# Set of tasks
A. Summarize the interference-mitigation summary in two sentences.
B. Transcribe the passage of the interference-mitigation summary between "Placing low-rank adapters" and "it could break.", inclusive.
C. Answer these questions from the interference-mitigation summary:
(i) By what factor is the communication cost lower?
(ii) What fraction of the original parameters do the adapters make up?
(iii) What average reduction in bit error rate does the method deliver?

# Provided passage
----

Placing low-rank adapters on frozen temporal CNNs and federating only those adapters enables interference mitigation across heterogeneous base stations with 20 times lower communication cost.

A machine-rendered reading of the paper's core claim, the machinery that carries it, and where it could break.

The paper establishes that low-rank adaptation can be inserted into the dilated layers of a temporal convolutional network used for suppressing co-channel interference. The backbone stays frozen to keep general signal extraction while the small adapters capture site-specific temporal patterns. These adapters, only 5.1 percent of the original parameters, are then averaged across nodes with FedAvg. A reader would care because full-model federated learning collapses under the non-IID interference seen in real deployments, yet this method still delivers roughly 12.6 percent average bit-error-rate reduction and helps nodes that have little local data. The result is a practical route to deploy learned interference mitigators without the communication scaling that dense networks cannot afford.

----

(Pixel coordinate tracking data)

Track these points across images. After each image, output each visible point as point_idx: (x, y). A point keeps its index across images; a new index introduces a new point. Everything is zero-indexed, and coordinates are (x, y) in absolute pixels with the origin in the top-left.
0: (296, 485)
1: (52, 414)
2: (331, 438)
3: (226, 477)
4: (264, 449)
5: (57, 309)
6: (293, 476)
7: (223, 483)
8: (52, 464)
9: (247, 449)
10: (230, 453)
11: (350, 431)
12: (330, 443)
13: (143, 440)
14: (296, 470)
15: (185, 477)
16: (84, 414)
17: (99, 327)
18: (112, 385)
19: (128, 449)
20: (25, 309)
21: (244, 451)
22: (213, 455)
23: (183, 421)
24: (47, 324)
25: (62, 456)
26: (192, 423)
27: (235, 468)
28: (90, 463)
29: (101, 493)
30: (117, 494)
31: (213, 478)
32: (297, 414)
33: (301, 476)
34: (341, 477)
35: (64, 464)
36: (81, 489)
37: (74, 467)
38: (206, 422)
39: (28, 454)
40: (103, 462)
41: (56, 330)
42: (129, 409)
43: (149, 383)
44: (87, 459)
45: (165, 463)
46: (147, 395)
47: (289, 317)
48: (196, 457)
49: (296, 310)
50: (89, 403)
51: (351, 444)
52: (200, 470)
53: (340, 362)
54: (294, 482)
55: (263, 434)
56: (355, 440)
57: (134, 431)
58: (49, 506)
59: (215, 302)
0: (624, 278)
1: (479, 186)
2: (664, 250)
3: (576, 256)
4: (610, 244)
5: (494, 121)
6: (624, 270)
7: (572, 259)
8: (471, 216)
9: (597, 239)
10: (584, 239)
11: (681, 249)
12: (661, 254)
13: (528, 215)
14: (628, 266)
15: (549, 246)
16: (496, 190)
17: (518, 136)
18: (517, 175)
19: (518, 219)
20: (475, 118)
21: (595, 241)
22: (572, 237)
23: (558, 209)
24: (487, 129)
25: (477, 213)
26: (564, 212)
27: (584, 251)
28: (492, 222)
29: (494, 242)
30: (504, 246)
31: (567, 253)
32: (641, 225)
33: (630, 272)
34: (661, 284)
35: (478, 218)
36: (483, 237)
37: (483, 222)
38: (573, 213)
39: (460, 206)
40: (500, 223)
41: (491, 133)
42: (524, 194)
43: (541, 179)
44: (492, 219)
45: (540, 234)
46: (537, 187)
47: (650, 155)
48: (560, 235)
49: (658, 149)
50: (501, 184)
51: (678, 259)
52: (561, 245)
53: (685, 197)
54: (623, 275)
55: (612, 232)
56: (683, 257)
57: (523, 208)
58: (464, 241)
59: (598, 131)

----

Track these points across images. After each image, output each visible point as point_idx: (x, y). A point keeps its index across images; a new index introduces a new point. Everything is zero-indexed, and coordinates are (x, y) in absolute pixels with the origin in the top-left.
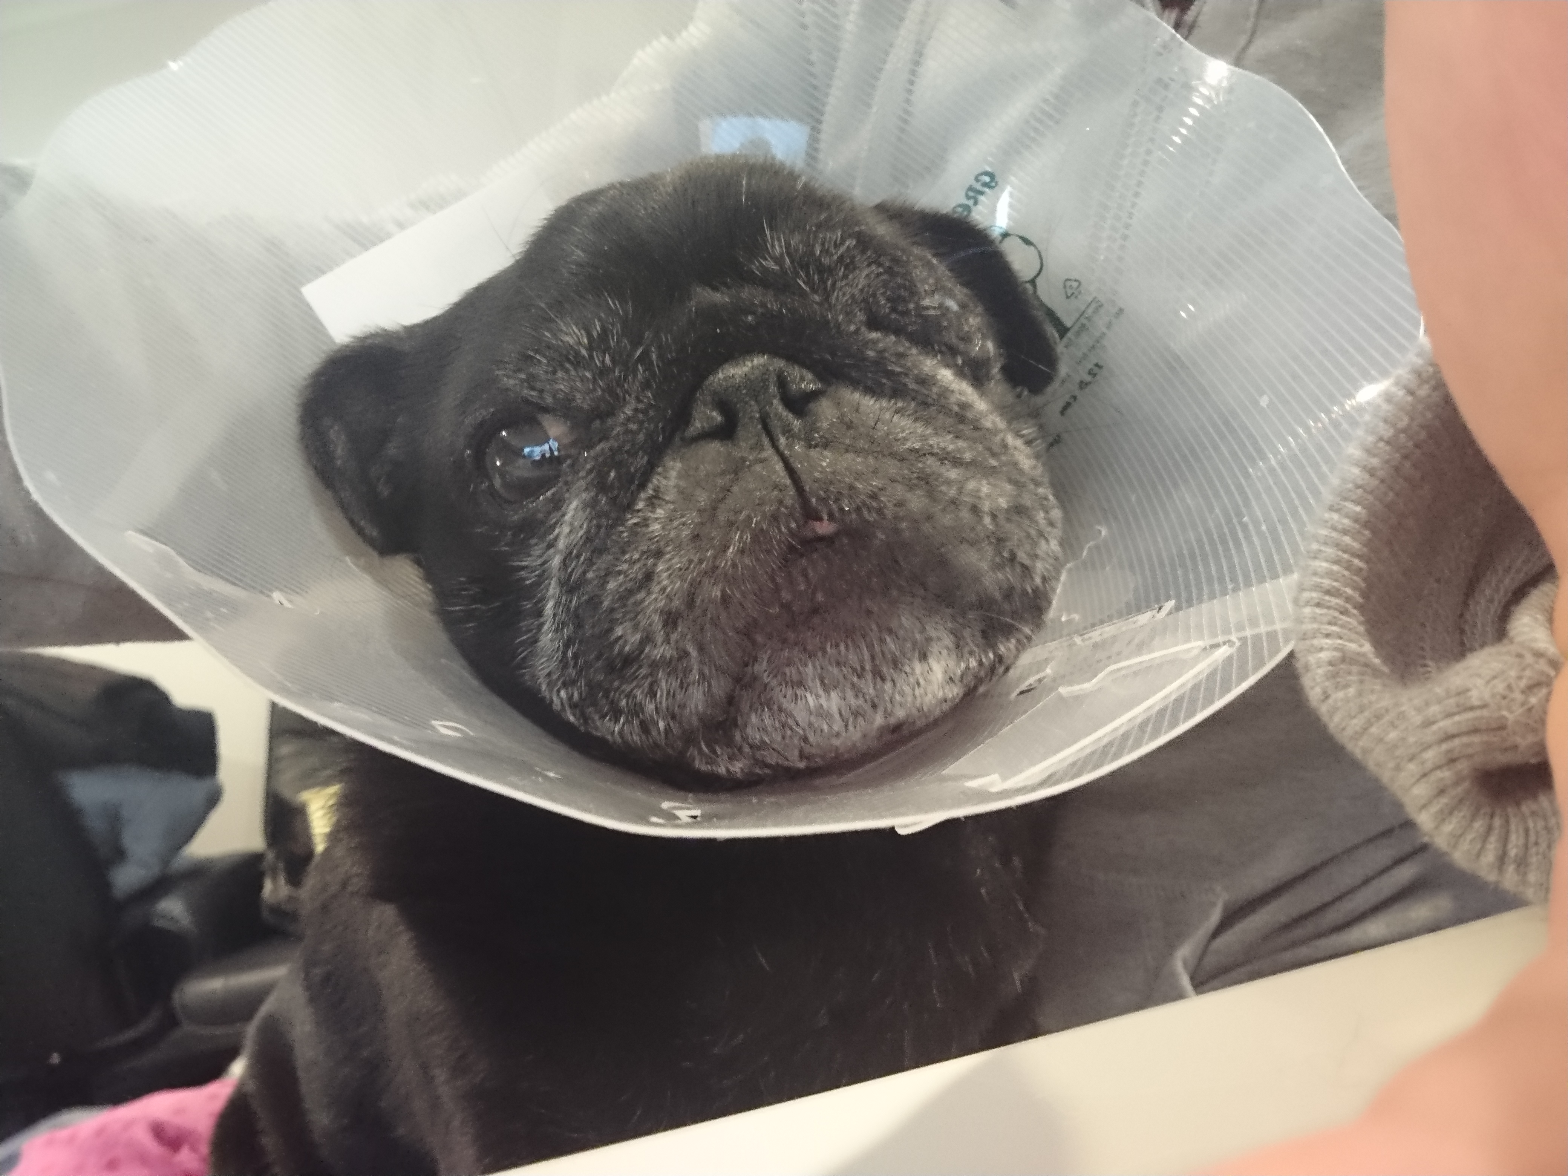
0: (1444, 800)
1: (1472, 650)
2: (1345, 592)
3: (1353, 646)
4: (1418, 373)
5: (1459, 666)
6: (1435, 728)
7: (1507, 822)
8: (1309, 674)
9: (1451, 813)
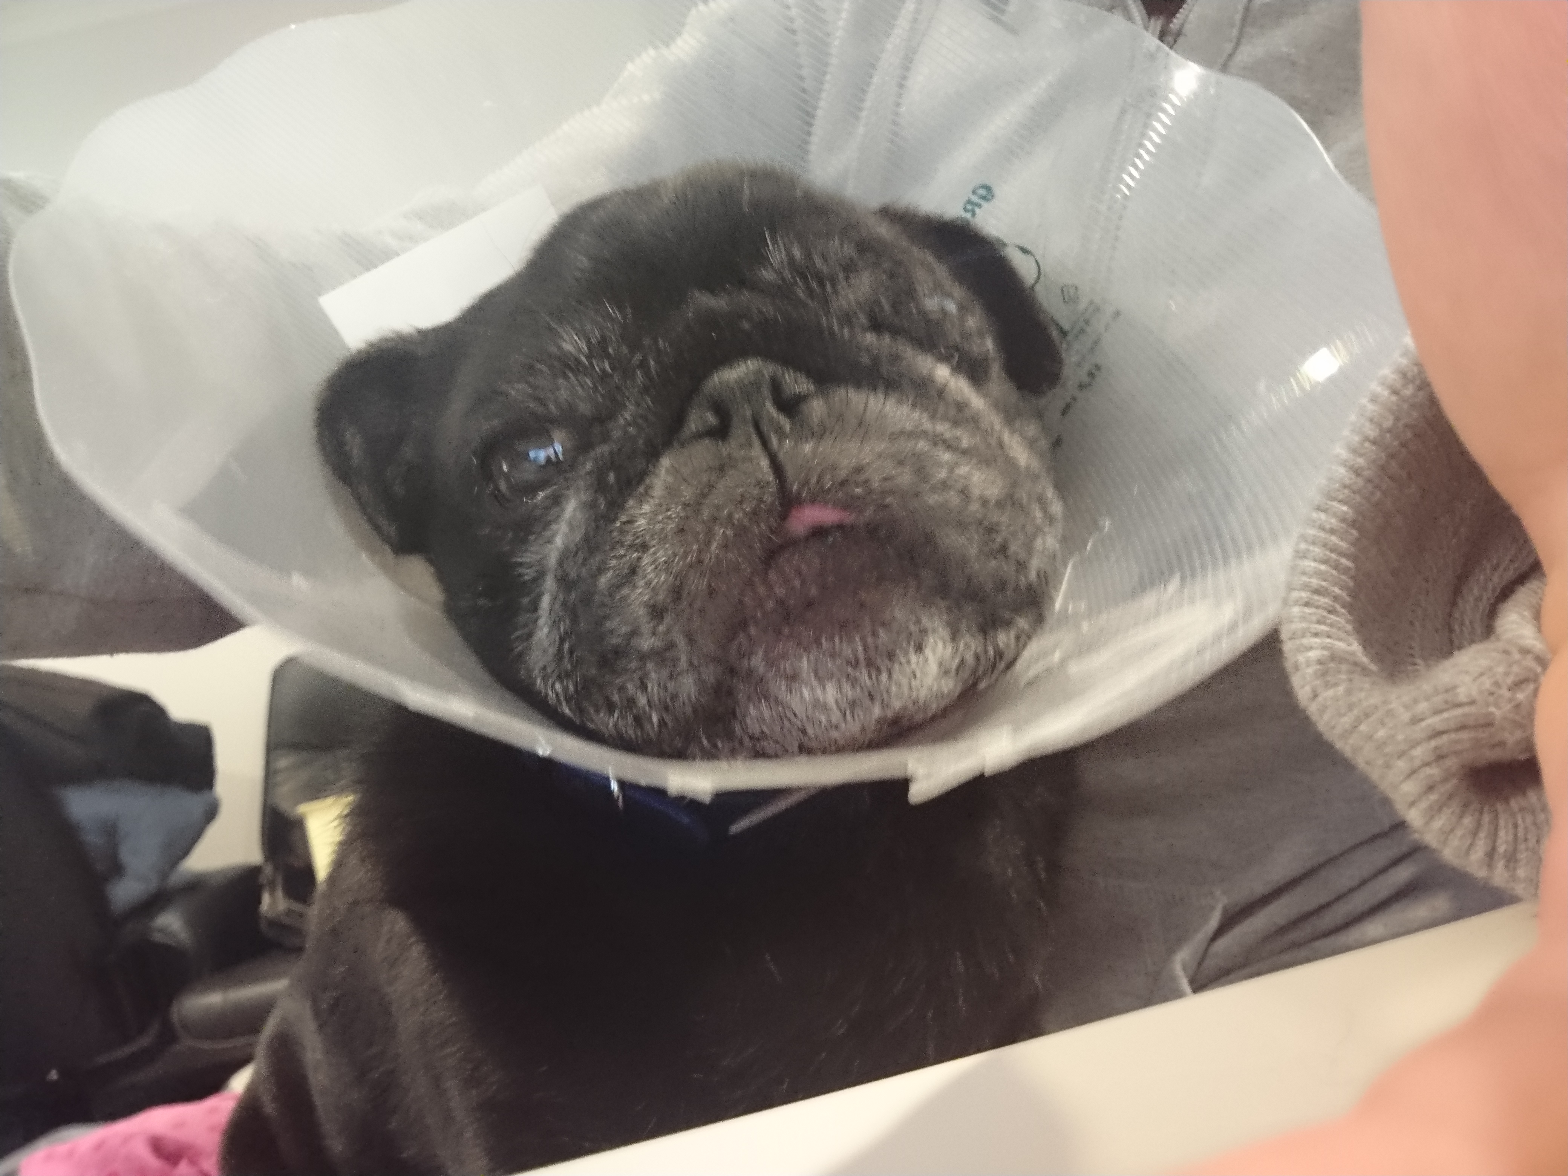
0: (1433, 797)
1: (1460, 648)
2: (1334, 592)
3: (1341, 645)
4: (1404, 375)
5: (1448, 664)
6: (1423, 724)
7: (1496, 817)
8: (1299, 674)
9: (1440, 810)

----

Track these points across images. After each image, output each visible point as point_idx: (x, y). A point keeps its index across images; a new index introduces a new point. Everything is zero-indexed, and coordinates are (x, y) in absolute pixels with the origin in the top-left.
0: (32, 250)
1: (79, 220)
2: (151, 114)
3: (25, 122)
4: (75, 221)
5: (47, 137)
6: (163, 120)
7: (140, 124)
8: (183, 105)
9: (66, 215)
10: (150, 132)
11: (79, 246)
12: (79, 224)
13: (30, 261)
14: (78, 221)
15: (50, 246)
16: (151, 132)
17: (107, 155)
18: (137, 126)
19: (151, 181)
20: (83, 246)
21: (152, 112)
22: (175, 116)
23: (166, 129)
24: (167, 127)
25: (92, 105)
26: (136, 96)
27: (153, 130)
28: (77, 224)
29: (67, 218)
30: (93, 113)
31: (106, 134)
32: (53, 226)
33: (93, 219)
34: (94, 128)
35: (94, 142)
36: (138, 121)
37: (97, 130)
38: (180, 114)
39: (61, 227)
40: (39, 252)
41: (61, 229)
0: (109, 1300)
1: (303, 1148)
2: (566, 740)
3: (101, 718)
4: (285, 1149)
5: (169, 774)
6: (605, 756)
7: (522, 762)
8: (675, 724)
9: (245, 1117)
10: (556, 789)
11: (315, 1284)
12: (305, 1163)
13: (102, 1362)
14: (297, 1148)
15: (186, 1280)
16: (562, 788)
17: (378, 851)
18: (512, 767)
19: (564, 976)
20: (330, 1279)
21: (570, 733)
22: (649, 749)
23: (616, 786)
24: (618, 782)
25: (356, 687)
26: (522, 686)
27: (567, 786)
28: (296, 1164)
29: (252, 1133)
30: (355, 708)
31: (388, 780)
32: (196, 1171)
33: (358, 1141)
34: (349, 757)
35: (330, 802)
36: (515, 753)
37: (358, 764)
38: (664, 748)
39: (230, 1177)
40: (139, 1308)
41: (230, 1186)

----

# Numbered responses
A. Low-rank adapters are inserted into the dilated layers of a frozen temporal convolutional network that suppresses co-channel interference, and only these adapters, 5.1 percent of the original parameters, are averaged across heterogeneous base stations with FedAvg. While full-model federated learning collapses under non-IID interference, this approach cuts communication cost by 20 times, delivers roughly 12.6 percent average bit-error-rate reduction, and helps nodes with little local data.

B.
Placing low-rank adapters on frozen temporal CNNs and federating only those adapters enables interference mitigation across heterogeneous base stations with 20 times lower communication cost.

A machine-rendered reading of the paper's core claim, the machinery that carries it, and where it could break.

C.
(i) 20 times lower
(ii) 5.1 percent
(iii) Roughly 12.6 percent